#### WORK INSTRUCTIONS
Scan the data, and whenever a line contains "axis", copy it.

** Opening RECORDS block **

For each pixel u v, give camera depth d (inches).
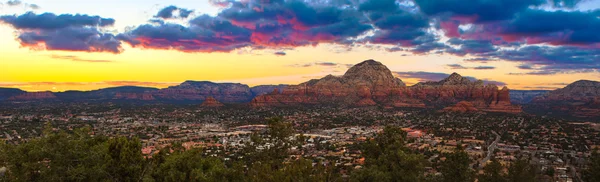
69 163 2090.3
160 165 2155.5
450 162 2645.2
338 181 2316.7
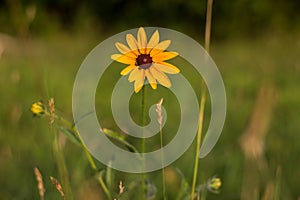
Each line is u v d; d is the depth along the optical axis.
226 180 3.32
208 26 2.68
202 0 21.41
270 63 9.10
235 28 20.91
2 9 16.67
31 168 3.21
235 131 4.36
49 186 2.56
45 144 3.60
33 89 4.98
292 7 20.42
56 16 18.84
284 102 5.72
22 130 4.01
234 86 6.88
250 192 2.91
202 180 3.12
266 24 20.73
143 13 21.53
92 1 20.59
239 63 9.48
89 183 2.65
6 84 5.46
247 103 5.47
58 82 6.23
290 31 20.27
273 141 3.94
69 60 9.02
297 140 4.02
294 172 3.32
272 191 2.70
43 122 3.88
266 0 20.53
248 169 3.16
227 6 21.09
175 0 21.66
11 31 16.34
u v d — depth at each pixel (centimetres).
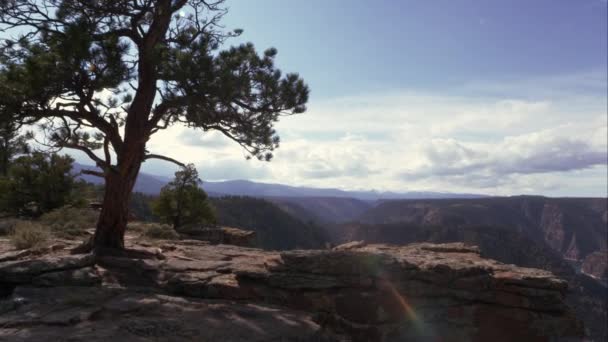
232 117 1345
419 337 888
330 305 915
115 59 1155
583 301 13150
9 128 1116
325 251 1033
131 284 981
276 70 1317
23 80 1038
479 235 16125
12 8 1107
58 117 1204
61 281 894
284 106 1355
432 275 957
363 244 1527
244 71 1240
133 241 1547
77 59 1064
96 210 2689
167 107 1274
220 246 1570
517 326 917
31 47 1103
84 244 1235
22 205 2438
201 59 1103
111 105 1401
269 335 673
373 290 940
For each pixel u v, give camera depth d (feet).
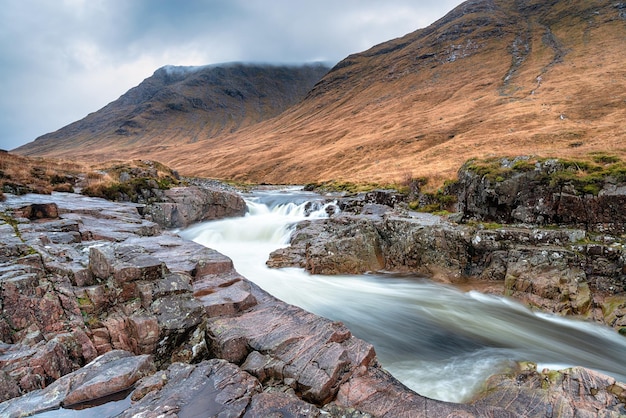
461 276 68.23
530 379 35.58
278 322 34.94
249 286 42.68
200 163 440.04
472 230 70.95
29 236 43.70
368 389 27.89
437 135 260.21
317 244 75.15
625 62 282.97
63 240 47.65
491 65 432.25
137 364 26.50
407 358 42.22
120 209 74.49
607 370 41.11
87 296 33.32
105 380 24.41
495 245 65.87
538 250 60.64
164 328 31.68
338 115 507.71
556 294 55.11
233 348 31.65
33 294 31.27
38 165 105.60
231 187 214.48
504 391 32.40
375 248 78.74
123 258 36.29
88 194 90.63
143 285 34.06
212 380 25.81
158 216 96.02
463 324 52.03
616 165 68.08
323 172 277.44
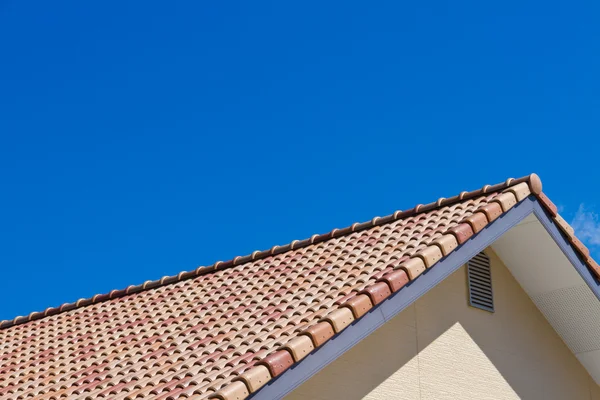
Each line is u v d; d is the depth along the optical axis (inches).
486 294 420.2
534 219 403.5
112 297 535.8
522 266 431.5
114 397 322.0
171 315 439.5
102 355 403.9
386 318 326.6
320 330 301.1
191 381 304.2
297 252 473.1
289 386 287.9
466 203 420.2
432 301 391.2
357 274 377.1
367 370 349.7
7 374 422.0
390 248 398.9
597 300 425.4
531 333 434.9
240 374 288.8
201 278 503.2
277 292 400.8
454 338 392.8
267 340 327.0
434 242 359.3
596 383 458.9
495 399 398.6
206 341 360.5
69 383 367.9
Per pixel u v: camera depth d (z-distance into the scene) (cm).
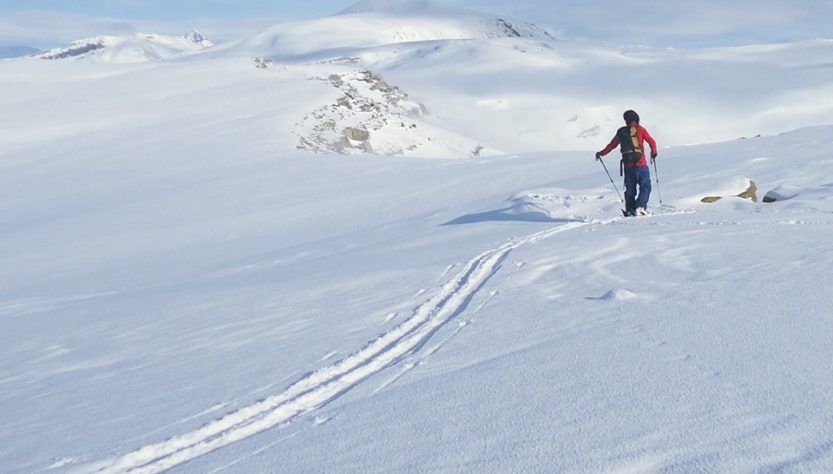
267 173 3509
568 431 331
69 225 2673
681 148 2977
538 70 14588
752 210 1262
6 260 2114
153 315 891
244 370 518
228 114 5691
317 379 477
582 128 10700
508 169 2906
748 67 14912
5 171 4141
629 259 777
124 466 361
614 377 398
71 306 1216
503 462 306
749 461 281
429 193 2500
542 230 1155
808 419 314
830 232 840
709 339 451
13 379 629
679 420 329
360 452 338
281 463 337
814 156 1975
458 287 750
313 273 1057
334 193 2808
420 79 13838
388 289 783
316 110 6044
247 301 859
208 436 391
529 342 498
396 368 477
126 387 523
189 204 2867
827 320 467
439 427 357
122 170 3962
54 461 376
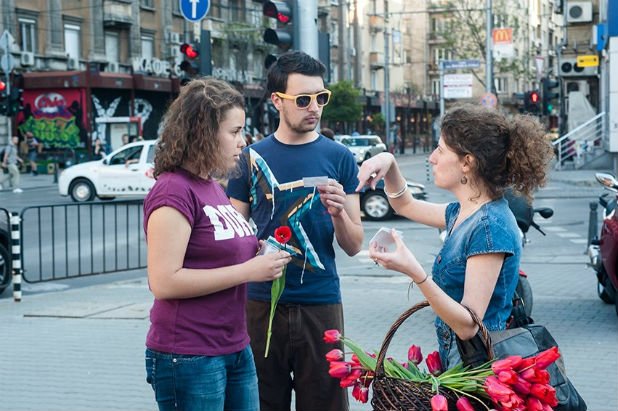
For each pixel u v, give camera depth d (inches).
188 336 129.8
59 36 1589.6
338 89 2225.6
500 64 2374.5
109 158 940.0
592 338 298.7
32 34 1550.2
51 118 1583.4
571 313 341.4
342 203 153.9
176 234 127.2
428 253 525.3
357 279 433.7
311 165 163.3
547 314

** Closing RECORDS block **

#### OUTPUT BELOW
Each line is u v d; d is the depth along the optical axis.
Each line is u v d; d is the depth along the optical axis (inches).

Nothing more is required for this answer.